Greg Kahn, B.A. '03, is an award-winning photojournalist.
By Menachem Wecker
Greg Kahn got his big photography break in the California Pizza Kitchen at Pentagon City. Mr. Kahn, B.A. ’03, had decided to stay on campus for the summer and was working at the restaurant. Chatting with some customers, he mentioned he was interested in photography.
“As soon as the words left my mouth, they gave each other a knowing smile,” he remembers. “They turned back to me and said they just so happened to work for National Geographic as photo editors.”
Two days later, Mr. Kahn visited the editors’ offices and presented his portfolio.

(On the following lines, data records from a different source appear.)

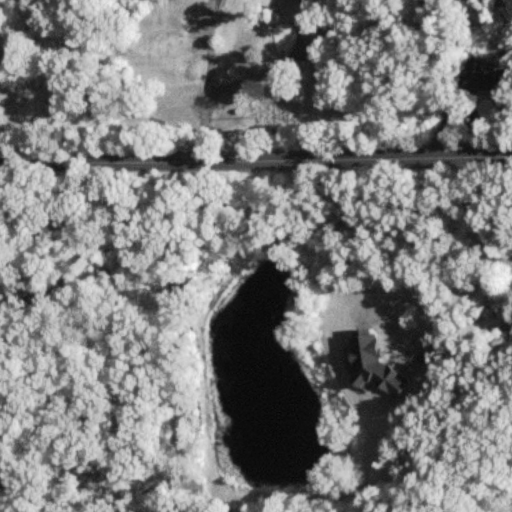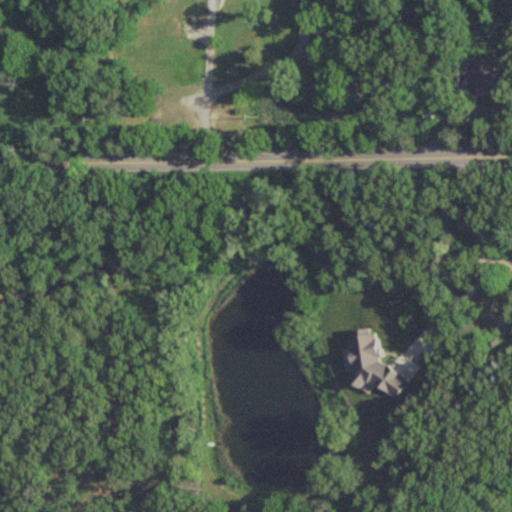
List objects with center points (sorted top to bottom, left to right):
road: (273, 64)
road: (440, 78)
road: (206, 81)
building: (491, 83)
road: (256, 161)
road: (480, 259)
building: (369, 365)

They invited him to intern at the publication. He accepted, and the internship taught him a lot about the photo production process, he says.

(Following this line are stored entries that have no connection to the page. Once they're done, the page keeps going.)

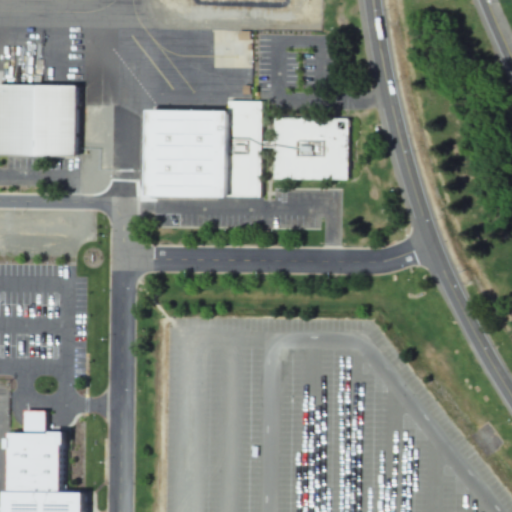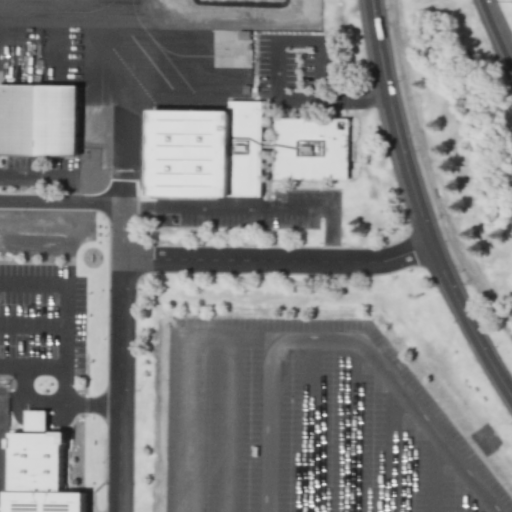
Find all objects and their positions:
airport taxiway: (60, 14)
airport taxiway: (143, 29)
railway: (505, 33)
road: (495, 36)
airport apron: (106, 76)
road: (366, 101)
building: (38, 120)
building: (38, 121)
building: (311, 148)
building: (311, 148)
building: (206, 151)
building: (207, 152)
road: (90, 200)
road: (418, 209)
airport: (256, 256)
road: (277, 262)
road: (69, 289)
road: (35, 322)
road: (273, 342)
road: (35, 365)
road: (120, 386)
road: (28, 404)
road: (74, 405)
parking lot: (307, 424)
road: (187, 426)
road: (226, 426)
road: (266, 427)
road: (310, 427)
road: (429, 427)
road: (356, 428)
airport apron: (4, 446)
road: (395, 451)
building: (38, 469)
road: (432, 472)
building: (36, 475)
road: (474, 496)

Mr. Kahn had rubbed shoulders with National Geographic photographers before. As a senior in high school, Mr. Kahn was one of 10 students selected to attend a weeklong photography summit in San Diego led by National Geographic photographers. “Every day, we’d hear new speakers talk about their travels all over the world, the times they thought they wouldn’t make it and how good it felt to share others’ stories,” he says. “Having a world-renowned photographer looking over my shoulder was intimidating but such a valuable learning experience.”
Even this wasn’t the first time the ghost of Ansel Adams or Henri Cartier-Bresson had been looking out for Mr. Kahn. Earlier in his high school career, he had gotten another big break, sort of. Many high school students have photographic aspirations, but Mr. Kahn had the initiative to convince the sports editor of the local weekly in Wakefield, R.I., to assign him to a high school baseball game. When the editor saw the photos, it was clear that Mr. Kahn’s wide angle lens was not long enough, but he told the budding photographer that he had a good knack for capturing the right action moments.

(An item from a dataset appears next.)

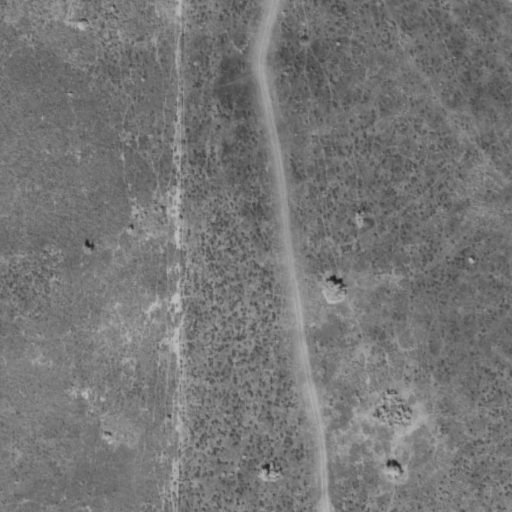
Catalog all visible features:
road: (345, 507)
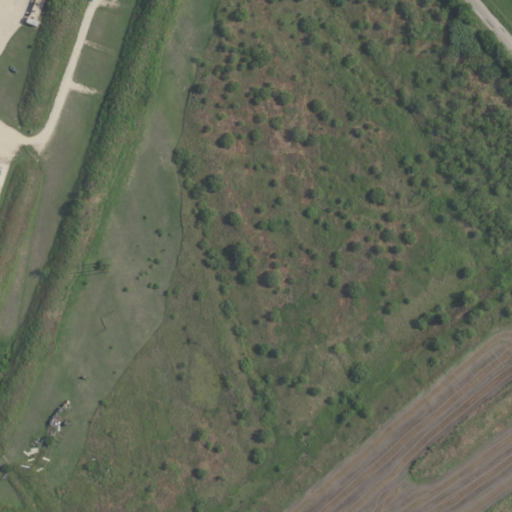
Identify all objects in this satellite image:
road: (491, 22)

Saving up for the telephoto lens has paid off, and with the right equipment, Mr. Kahn, a staff photojournalist with the Naples (Florida) Daily News, has been recognized for his art. The National Press Photographers Association recently named Mr. Kahn its 2008 Monthly News Clip Contest National Photographer of the Year.
In 2008, Mr. Kahn won the association's monthly contest five times, scored second place twice in sports and in spot news and took third place one month in illustration.
Mr. Kahn attributes his photographic success to his time in Foggy Bottom. “My work today is heavily influenced by my experience at GW,” he says.
“People have said that my photography has a very strong design element to it, and that comes largely from the design classes I took at GW,” he adds. “One of my photography classes was simply photographing sandpaper with different film for a full semester. But after that class, I had figured out a method for producing spot-on exposures in my photographs, which now is extremely useful on tight deadlines at a newspaper.”
When he was applying to college, Mr. Kahn only cared about two things: photography and NCAA division I soccer. “GW not only offered both but had built very reputable programs in both,” he says.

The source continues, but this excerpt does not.